According to the scholar Lin Ch'ing-ts'ai (2000), the current ritual songs of the Night Ceremony of various Taivoan communities are similar to some of the Siraya communities' ritual songs. However, their origin lies in the songs of the Taivoan communities in the Yujing Basin. Over the past several hundred years, as the Taivoan people migrated, these songs spread to areas such as Liuchongxi in Tainan, the mountain regions of Kaohsiung, and the Huadong Valley, and eventually to the Siraya communities.
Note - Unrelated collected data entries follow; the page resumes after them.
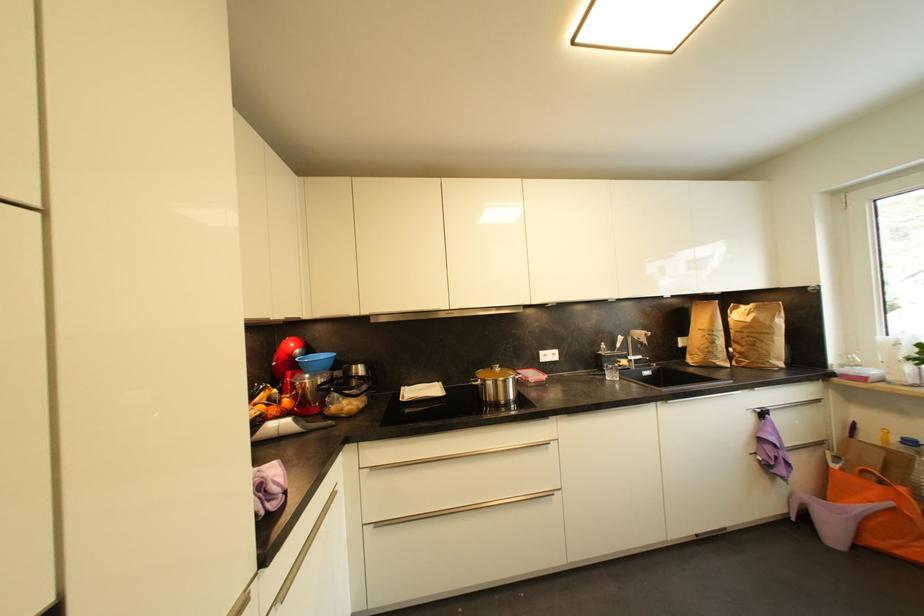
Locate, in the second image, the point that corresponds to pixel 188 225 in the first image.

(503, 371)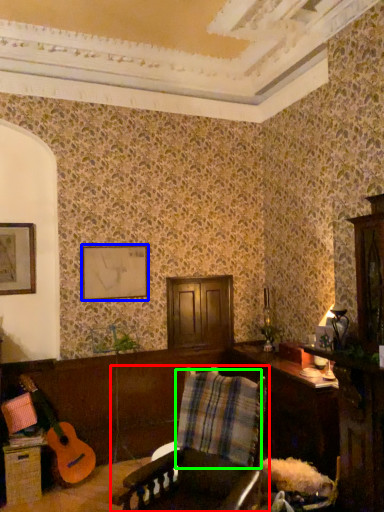
Question: Which object is the farthest from chair (highlighted by a red box)? Choose among these: picture frame (highlighted by a blue box) or plaid (highlighted by a green box).

Choices:
 (A) picture frame
 (B) plaid

Answer: (A)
Based on field research by Lin Ch'ing-ts'ai and anthropologist Pan Ing-hai, around 1922, the Highest Ancestral Spirit of the Danei Toushe community in Tainan helped a resident, Yang Wang, win a lawsuit. To fulfill the vow, Yang, through his wife Mao Lai-chih (a Taivoan medium of the Kaohsiung Rauron community), visited Rauron and learned the local "Indigenous Dance", and brought it back to Toushe to teach the villagers, recording it in Mandarin phonetics, spreading the Taivoan ritual songs to Siraya communities.

In 1915, the outbreak of the Tapani Incident in Kaohsiung led some of the Rauron Taivoan people to flee to Liuchongxi, where the ritual songs were once again spread to the Liuchongxi community.